**Page excerpt:**
━━━━━━━━━━━━━━━━━━━━━━━━━━━━━━
Today Google gave I/O attendees a sneak peek at Android M – the company’s upcoming version of the Android operating system. If L was a major overhaul of Android, M is aimed more at bug squashing and optimization.
Apps will now ask permissions from users as they use a facet or component of a phone. For example, if you install WhatsApp and use the record feature for the first time that utilizes the microphone, that’s the only time that Android M will ask for permission. This allows users to filter the permissions they give apps, instead of agreeing to all the permissions asked by the app at the same time, which increases security.
Android M also allows Apps to implement Chrome Custom tabs in apps, to allow faster loading of hyperlinks within applications. This allows users to quickly see the contents of hyperlinked material (such as a linked page to a website review) without disrupting the overall user experience of the app. Think of it as a custom Chrome browser inside an app.
Android M also makes app linking easier. Many of you have probably seen a pop-up dialog when you try to open a link within a website or an email asking you which application to use to open a certain file. With the new app linking system in M, apps can verify themselves for certain things. Urls that open Twitter for example, will open the Twitter app without asking you which app to use when you click on it, making the user experience faster and easier.
The new M release also includes and update for Android Pay, Google’s own version of their contact-less payment system. The company has made the system easy to use in conjunction with NFC, as well as fingerprint scanner support. Android Pay will work for stores as well as in-app purchases, though it looks like it’ll be in the US for now.
Speaking of fingerprints, Android M will now standardize the APIs needed to use fingerprint scanners, thanks to the popularity of devices that have the tech. The new fingerprint API is also developed to work seamlessly with Android Pay – you just need your fingerprint to confirm a purchase making everything fast and hassle free.
Probably the biggest M feature we’re looking forward to is called Doze. It’s a new feature that uses the phone’s gyro and accelerometer to determine if the phone or tablet is at rest. If it does detect that the phone is not on a person, it forces the phone to go into a deep sleep, saving a lot more power while still allowing messages and notifications to go through. Google says that Doze gives M equipped devices up to 2 times more battery compared to batteries without.
Google is now also providing native USB Type C connector support to devices with Android M. Aside from being reversible, USB Type C connectors on Android phone allows power to flow out, as well as in, which means you can use Android phones as impromptu powerbanks if need be.
While Google hasn’t announced when exactly Android M will be released, it’s a good bet that it’ll come around Q3 of this year.
━━━━━━━━━━━━━━━━━━━━━━━━━━━━━━
**Information provided:**
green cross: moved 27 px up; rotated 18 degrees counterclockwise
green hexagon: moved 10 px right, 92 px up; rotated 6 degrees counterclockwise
━━━━━━━━━━━━━━━━━━━━━━━━━━━━━━
**Task prompt:** Write out the part of the Android M article that opens with the words containing "The new M release" and closes with "US for now.", substituting "shops" for "stores". The lines are separate material and have nothing to do with the Android M article.

**Final answer:**
The new M release also includes and update for Android Pay, Google’s own version of their contact-less payment system. The company has made the system easy to use in conjunction with NFC, as well as fingerprint scanner support. Android Pay will work for shops as well as in-app purchases, though it looks like it’ll be in the US for now.